++++ Available data

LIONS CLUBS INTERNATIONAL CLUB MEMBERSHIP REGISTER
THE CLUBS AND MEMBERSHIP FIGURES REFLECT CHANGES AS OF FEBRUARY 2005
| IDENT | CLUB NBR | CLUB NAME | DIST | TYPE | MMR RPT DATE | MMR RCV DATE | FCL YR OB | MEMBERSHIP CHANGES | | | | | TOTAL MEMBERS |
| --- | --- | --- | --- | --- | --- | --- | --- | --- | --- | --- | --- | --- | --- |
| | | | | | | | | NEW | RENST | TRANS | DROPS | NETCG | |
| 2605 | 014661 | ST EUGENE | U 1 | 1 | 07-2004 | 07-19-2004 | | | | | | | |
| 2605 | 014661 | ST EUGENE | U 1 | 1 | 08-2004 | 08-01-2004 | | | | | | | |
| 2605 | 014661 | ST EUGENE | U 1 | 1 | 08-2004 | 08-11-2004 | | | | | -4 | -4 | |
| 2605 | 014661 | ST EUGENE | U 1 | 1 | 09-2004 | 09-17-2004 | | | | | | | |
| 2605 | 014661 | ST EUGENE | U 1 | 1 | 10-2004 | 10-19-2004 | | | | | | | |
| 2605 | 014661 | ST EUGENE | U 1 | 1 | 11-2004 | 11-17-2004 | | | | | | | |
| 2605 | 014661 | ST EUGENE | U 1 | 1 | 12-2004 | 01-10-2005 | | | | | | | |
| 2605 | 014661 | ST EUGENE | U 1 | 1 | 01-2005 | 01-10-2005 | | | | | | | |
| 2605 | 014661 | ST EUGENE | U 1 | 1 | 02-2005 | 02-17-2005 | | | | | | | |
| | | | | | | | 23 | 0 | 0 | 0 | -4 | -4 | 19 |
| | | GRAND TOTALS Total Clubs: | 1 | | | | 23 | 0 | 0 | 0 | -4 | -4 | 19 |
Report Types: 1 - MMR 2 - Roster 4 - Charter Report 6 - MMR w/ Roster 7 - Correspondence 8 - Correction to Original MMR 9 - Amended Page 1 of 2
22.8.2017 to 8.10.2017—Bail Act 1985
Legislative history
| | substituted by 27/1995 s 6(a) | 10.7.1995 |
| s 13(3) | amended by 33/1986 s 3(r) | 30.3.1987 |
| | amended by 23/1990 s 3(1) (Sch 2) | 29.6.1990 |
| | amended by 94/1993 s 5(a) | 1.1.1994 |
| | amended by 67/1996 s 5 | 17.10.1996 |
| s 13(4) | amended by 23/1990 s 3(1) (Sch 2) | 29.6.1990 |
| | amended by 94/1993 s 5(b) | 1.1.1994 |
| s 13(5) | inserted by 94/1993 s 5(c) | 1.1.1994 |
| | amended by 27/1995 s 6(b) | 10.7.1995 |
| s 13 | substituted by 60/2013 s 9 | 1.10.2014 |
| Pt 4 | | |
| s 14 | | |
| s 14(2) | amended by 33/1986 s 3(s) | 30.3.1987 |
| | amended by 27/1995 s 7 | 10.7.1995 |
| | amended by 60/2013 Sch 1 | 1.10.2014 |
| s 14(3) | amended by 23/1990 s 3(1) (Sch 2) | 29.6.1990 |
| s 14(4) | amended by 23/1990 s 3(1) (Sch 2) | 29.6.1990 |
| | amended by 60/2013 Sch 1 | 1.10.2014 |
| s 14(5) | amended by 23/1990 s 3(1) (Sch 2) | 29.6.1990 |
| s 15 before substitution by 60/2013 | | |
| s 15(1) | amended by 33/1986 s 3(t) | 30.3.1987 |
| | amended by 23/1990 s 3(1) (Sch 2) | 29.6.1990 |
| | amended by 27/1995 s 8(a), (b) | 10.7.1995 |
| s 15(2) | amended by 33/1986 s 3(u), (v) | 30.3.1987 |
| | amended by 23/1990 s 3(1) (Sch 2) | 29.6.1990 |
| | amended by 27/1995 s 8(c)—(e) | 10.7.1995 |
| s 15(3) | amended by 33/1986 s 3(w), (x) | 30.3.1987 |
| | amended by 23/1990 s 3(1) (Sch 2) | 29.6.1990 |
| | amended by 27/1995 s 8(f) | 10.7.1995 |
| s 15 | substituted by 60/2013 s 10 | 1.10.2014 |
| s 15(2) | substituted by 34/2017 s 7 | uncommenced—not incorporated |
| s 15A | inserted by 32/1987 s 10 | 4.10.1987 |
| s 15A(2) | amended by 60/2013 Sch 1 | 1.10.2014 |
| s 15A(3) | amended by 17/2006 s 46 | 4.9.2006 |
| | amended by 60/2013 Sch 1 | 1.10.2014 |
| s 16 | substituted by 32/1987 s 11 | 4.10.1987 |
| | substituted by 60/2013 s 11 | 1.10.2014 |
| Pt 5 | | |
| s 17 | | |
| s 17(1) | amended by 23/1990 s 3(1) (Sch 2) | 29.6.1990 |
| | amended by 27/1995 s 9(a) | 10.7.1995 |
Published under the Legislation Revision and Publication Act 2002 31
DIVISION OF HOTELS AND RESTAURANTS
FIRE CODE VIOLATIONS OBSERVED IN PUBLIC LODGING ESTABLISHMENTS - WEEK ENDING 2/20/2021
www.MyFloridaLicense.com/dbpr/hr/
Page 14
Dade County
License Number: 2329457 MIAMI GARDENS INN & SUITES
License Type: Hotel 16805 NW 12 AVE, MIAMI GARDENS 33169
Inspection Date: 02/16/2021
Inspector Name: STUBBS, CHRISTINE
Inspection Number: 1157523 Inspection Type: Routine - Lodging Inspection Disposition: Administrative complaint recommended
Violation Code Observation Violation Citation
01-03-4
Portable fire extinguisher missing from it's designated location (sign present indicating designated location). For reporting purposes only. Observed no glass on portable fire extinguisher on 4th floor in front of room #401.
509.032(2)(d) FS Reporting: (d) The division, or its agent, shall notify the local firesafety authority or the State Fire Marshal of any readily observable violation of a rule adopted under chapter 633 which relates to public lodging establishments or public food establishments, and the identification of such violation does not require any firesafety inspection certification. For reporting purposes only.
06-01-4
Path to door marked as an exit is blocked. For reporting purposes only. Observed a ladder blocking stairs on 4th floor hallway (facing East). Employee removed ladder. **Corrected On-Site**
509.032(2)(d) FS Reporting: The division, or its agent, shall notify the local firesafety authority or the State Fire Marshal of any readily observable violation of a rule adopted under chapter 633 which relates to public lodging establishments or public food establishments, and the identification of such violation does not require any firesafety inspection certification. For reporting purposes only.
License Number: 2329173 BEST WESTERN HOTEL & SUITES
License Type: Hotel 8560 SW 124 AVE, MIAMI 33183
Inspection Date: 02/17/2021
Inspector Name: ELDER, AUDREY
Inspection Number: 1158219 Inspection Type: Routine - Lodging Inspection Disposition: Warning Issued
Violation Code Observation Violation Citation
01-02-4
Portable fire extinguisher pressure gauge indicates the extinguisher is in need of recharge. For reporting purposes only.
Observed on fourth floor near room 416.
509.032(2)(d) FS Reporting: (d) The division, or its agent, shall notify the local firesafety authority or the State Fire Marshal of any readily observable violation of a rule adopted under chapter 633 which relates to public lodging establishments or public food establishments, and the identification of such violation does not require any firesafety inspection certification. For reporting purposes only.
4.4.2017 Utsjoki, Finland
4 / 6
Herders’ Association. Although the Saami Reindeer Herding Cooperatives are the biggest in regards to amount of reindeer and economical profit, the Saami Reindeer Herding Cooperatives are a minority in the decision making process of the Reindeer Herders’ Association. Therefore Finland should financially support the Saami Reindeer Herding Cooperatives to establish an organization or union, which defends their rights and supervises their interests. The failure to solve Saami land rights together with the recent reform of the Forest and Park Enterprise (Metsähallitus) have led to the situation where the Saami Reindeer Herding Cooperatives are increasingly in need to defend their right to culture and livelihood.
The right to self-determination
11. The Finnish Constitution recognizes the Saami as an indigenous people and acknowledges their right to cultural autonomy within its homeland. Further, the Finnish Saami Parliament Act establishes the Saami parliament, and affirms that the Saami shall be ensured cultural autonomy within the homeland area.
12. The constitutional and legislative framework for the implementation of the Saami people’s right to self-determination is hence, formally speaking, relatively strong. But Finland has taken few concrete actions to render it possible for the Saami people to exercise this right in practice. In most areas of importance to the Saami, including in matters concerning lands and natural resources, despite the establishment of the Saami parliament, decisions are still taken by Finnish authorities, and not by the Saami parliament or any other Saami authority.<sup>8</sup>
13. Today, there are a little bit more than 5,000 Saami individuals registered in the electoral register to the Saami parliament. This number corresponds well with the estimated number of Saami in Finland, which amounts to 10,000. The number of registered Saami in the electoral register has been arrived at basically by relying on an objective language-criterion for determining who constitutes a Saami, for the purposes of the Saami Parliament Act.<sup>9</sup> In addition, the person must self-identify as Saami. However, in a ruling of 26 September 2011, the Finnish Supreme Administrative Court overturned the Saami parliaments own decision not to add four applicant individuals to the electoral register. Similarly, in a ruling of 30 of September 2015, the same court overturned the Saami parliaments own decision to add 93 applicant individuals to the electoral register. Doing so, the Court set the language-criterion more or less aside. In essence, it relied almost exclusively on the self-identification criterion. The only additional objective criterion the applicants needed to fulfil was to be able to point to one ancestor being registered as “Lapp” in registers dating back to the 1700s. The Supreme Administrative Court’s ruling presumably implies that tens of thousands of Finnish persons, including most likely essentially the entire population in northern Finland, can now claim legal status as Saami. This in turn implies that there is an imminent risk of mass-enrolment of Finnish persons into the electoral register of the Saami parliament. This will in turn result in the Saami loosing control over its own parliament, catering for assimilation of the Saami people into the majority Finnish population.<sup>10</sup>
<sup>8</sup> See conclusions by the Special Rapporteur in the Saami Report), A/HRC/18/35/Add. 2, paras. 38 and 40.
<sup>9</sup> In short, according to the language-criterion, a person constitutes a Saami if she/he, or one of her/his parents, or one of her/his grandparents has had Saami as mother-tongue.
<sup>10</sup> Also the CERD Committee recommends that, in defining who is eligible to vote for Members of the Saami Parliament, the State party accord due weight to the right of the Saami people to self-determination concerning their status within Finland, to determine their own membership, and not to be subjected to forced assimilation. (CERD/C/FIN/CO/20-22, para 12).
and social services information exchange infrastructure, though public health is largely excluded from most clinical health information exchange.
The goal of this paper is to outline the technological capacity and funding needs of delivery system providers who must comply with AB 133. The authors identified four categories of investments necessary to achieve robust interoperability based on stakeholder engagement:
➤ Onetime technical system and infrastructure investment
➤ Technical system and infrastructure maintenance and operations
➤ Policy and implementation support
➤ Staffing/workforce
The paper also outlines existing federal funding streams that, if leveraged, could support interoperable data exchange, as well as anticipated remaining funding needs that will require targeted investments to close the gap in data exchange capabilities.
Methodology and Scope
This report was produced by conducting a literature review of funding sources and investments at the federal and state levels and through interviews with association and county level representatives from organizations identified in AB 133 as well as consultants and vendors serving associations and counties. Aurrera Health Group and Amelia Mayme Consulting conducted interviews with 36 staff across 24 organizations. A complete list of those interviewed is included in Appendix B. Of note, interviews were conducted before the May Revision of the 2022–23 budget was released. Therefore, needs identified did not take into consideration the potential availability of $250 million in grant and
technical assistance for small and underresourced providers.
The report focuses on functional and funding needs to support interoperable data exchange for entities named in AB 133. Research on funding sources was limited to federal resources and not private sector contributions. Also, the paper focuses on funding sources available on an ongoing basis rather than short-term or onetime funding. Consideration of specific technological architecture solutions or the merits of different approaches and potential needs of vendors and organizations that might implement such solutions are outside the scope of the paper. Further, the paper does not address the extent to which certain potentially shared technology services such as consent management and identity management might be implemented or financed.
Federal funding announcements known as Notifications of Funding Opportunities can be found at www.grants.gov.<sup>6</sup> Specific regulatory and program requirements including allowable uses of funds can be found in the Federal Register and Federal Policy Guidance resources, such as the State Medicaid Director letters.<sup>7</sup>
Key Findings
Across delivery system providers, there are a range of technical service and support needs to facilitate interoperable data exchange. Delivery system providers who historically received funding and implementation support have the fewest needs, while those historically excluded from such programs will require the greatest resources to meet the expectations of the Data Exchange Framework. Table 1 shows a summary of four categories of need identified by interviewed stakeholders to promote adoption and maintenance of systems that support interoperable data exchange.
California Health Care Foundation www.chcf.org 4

++++++++

Considering only the material above, set down every line from the one with "DROPS | NETCG | |" to the one with "1 | 09-2004", inclusive, exactly as written.

- **Answer to this task**:
| | | | | | | | | NEW | RENST | TRANS | DROPS | NETCG | |
| 2605 | 014661 | ST EUGENE | U 1 | 1 | 07-2004 | 07-19-2004 | | | | | | | |
| 2605 | 014661 | ST EUGENE | U 1 | 1 | 08-2004 | 08-01-2004 | | | | | | | |
| 2605 | 014661 | ST EUGENE | U 1 | 1 | 08-2004 | 08-11-2004 | | | | | -4 | -4 | |
| 2605 | 014661 | ST EUGENE | U 1 | 1 | 09-2004 | 09-17-2004 | | | | | | | |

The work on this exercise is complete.